* Task objective
Reproduce all of the data below without alteration; exclude every picture.

[Records from a collection]
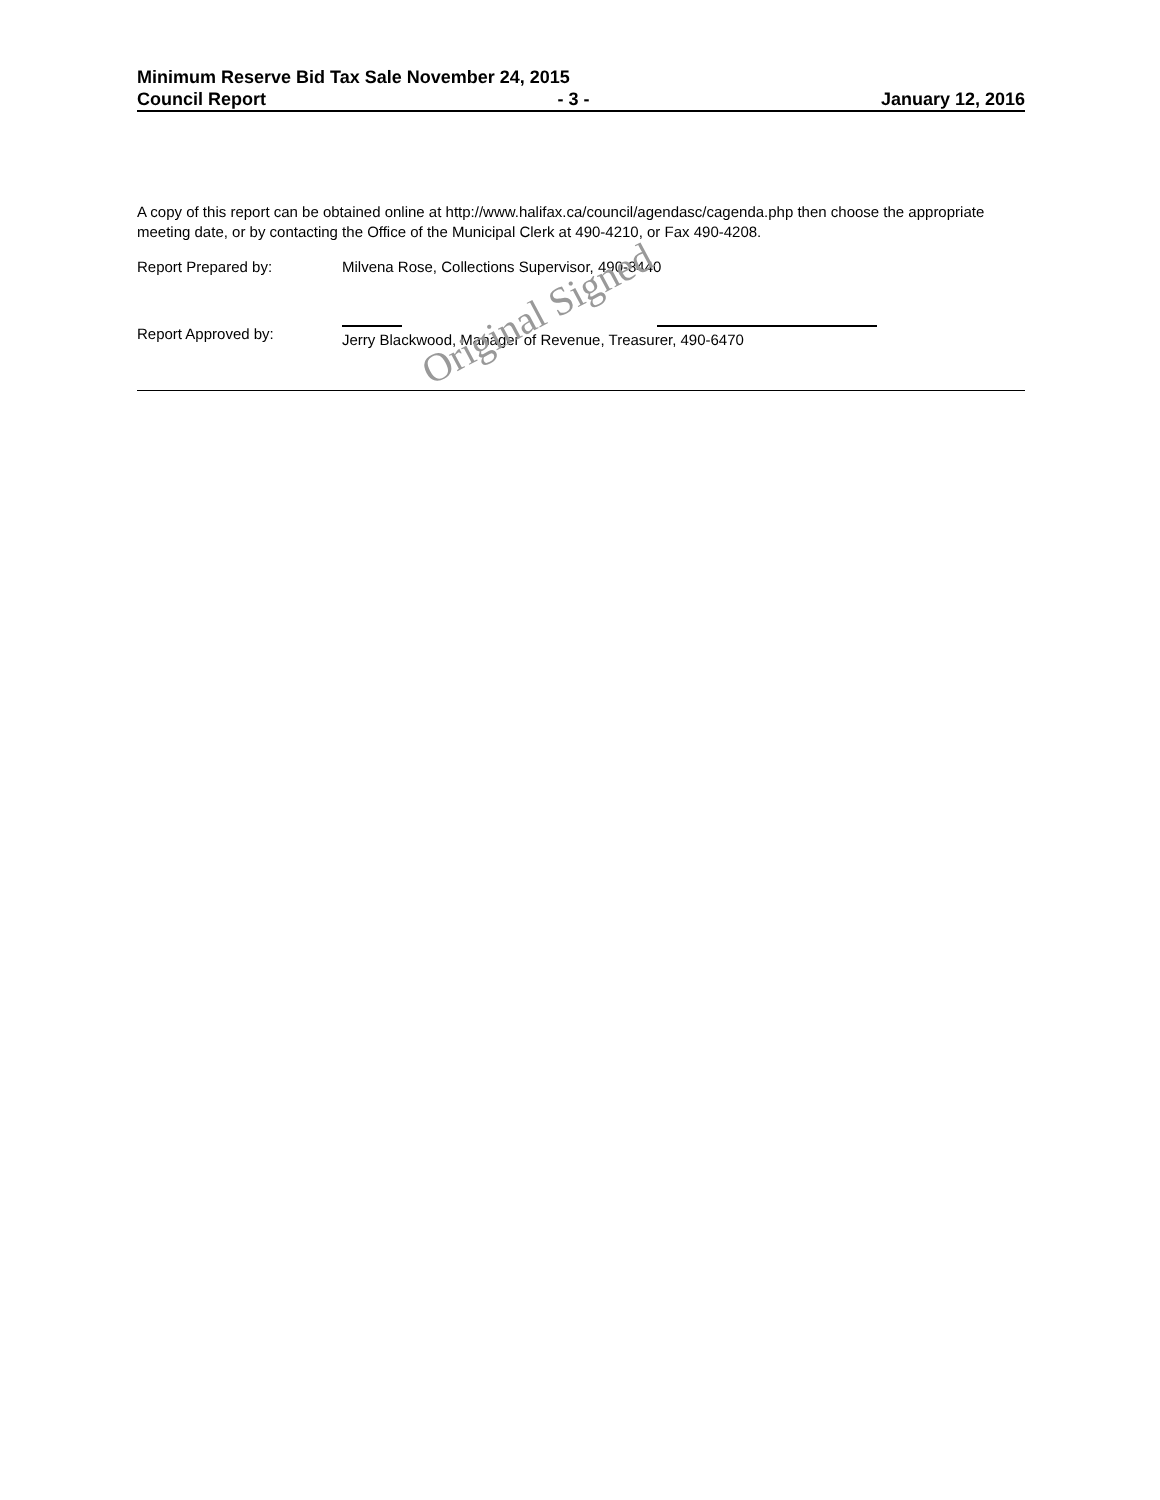Minimum Reserve Bid Tax Sale November 24, 2015
Council Report - 3 - January 12, 2016
A copy of this report can be obtained online at http://www.halifax.ca/council/agendasc/cagenda.php then choose the appropriate meeting date, or by contacting the Office of the Municipal Clerk at 490-4210, or Fax 490-4208.
Report Prepared by: Milvena Rose, Collections Supervisor, 490-8440
Report Approved by: Jerry Blackwood, Manager of Revenue, Treasurer, 490-6470
Original Signed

* Response
Minimum Reserve Bid Tax Sale November 24, 2015
Council Report - 3 - January 12, 2016
A copy of this report can be obtained online at http://www.halifax.ca/council/agendasc/cagenda.php then choose the appropriate meeting date, or by contacting the Office of the Municipal Clerk at 490-4210, or Fax 490-4208.
Report Prepared by: Milvena Rose, Collections Supervisor, 490-8440
Report Approved by: Jerry Blackwood, Manager of Revenue, Treasurer, 490-6470
Original Signed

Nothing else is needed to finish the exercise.